Wednesday, December 14, 2011

An english assignment:

The day shod its clothes bashfully; its soft pinks and shame-faced oranges falling in piles on the desert floor. The sun slipped carefully from his place in the sky and seemed to rest on the ground, a running distance away, before sighing and sinking under the horizon. As the sky dimmed, the moon loomed and revealed the glowing nakedness of night.

There were miles in every direction. My uncovered feet finally able to bear the heat, I eased down from the truck bed onto the earth. The reddish dirt was still aching with warmth from the daytime, and it pulled at my bare soles as I began to walk. The terrain was as inconsistent as it was uniform. There was a cactus here, a pile of earth there, nothing animate enough to stand out on the flat horizontal.

I stopped and turned, a slow semi-circle. The land seemed to rush away from me. I imagined it may be what outer space feels like, so much emptiness seeming to pull back on itself ceaselessly in its Sisyphean task of creating more space out of space. I fancied Neil Armstrong sidling onto the tired sponge of the moon. He must have turned to see the vast amounts of space, like an audience with their eager faces turned upward, pious and expectant. Perhaps he viewed space with a force like thunderous applause or with the quiet soul-straining of waking from sleep.
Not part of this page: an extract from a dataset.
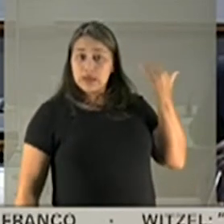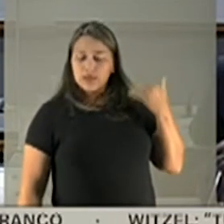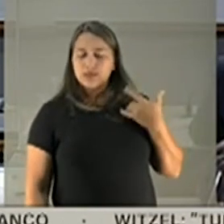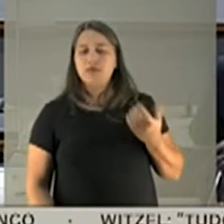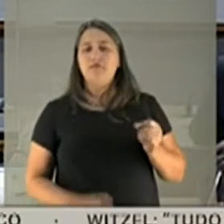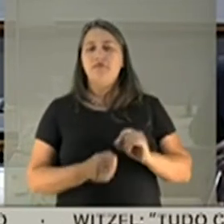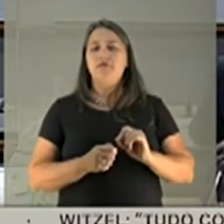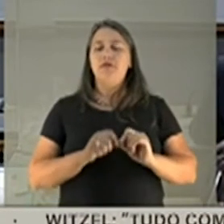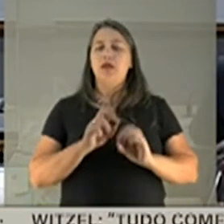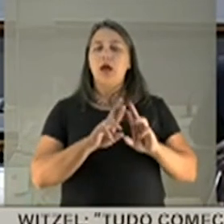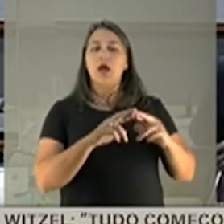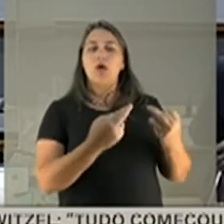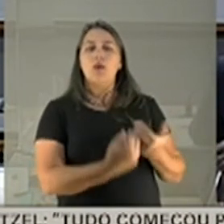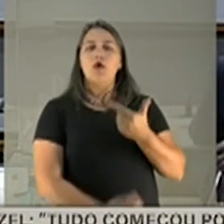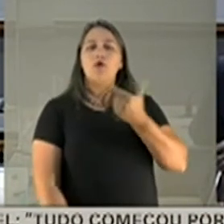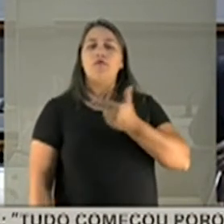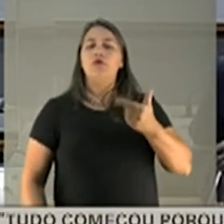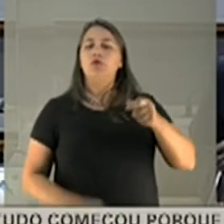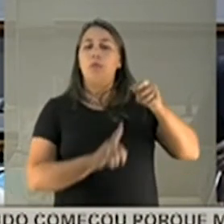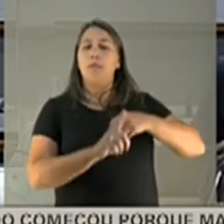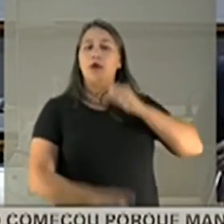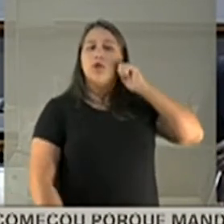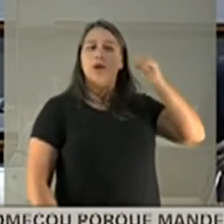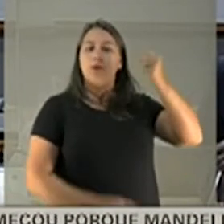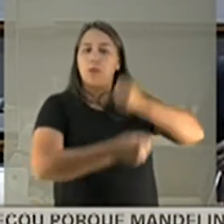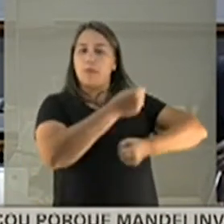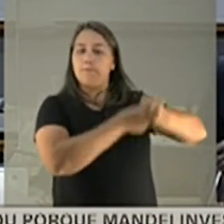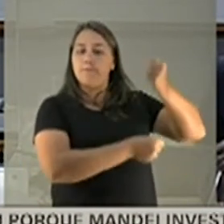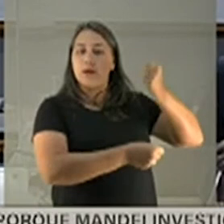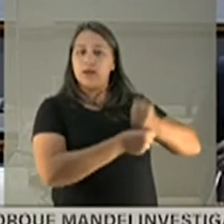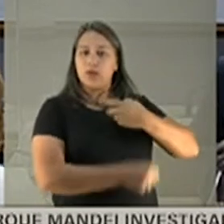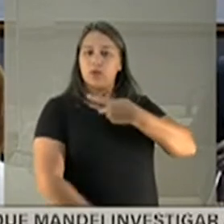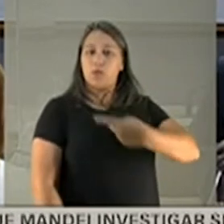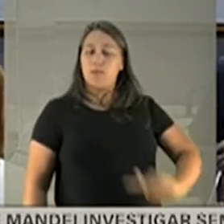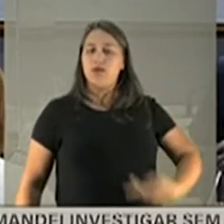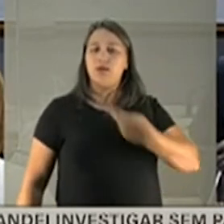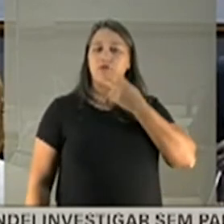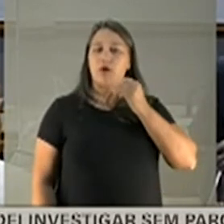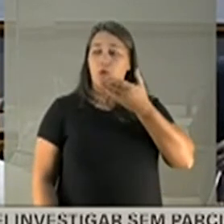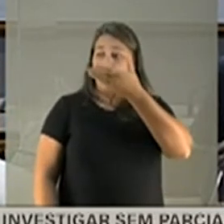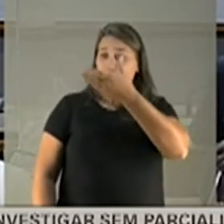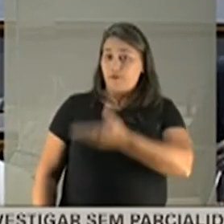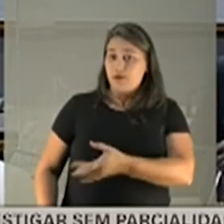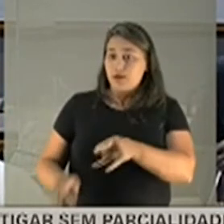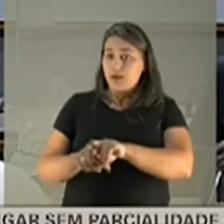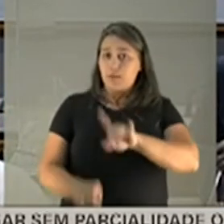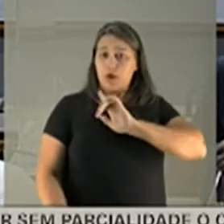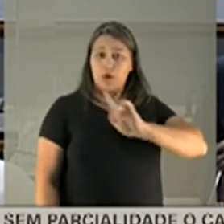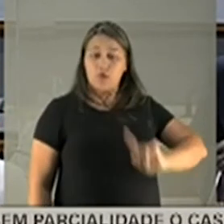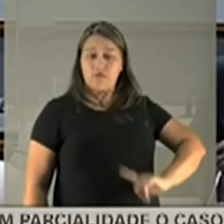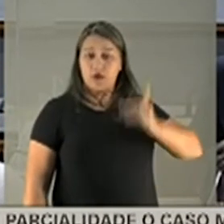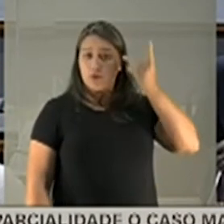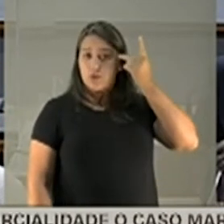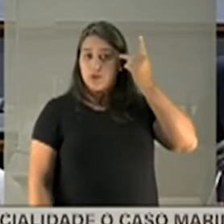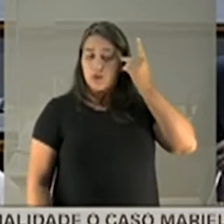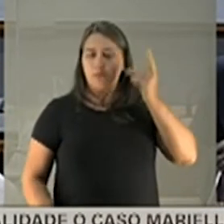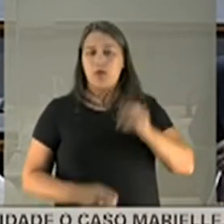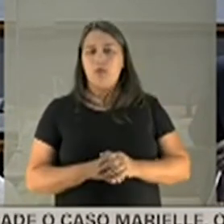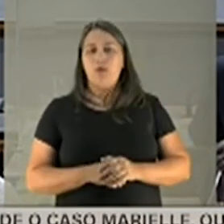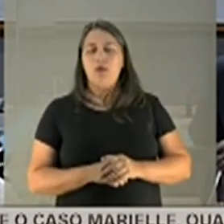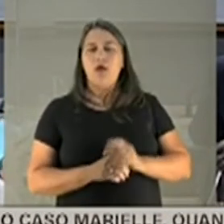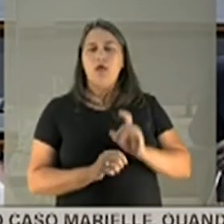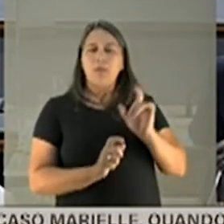rumorosa reunião de 22 de abril do ano passado, o presidente se referiu ao senhor e ao governador de São Paulo com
I lied down on my back. My father used to coax me to sleep when I had childhood bouts of insomnia. Imagine a big magic eraser. It’s erasing your body, and it can erase things completely gone. Now it’s starting at your feet, up to your legs, now your waist, stomach, chest. It’s at your neck, your face, your head. And try as I might I could still feel the weight of my body against the sheets and my head on the pillow. I still saw myself there, filling up my rumpled bed.

Under the desert’s blue-black boundless sky I simply let myself spread. I stretched with the never-ending landscape and then stretched beyond it. I was deep in all the space I now occupied, and my soul thinned. The hum of the ground was beneath me and the desert all around me. I pulled myself in, and curled up on my side.

My dad would say, Look, now your mind is gone. Now you’re completely erased and gone and you can fall sleep. And he would kiss me on the forehead and leave me with goodnight.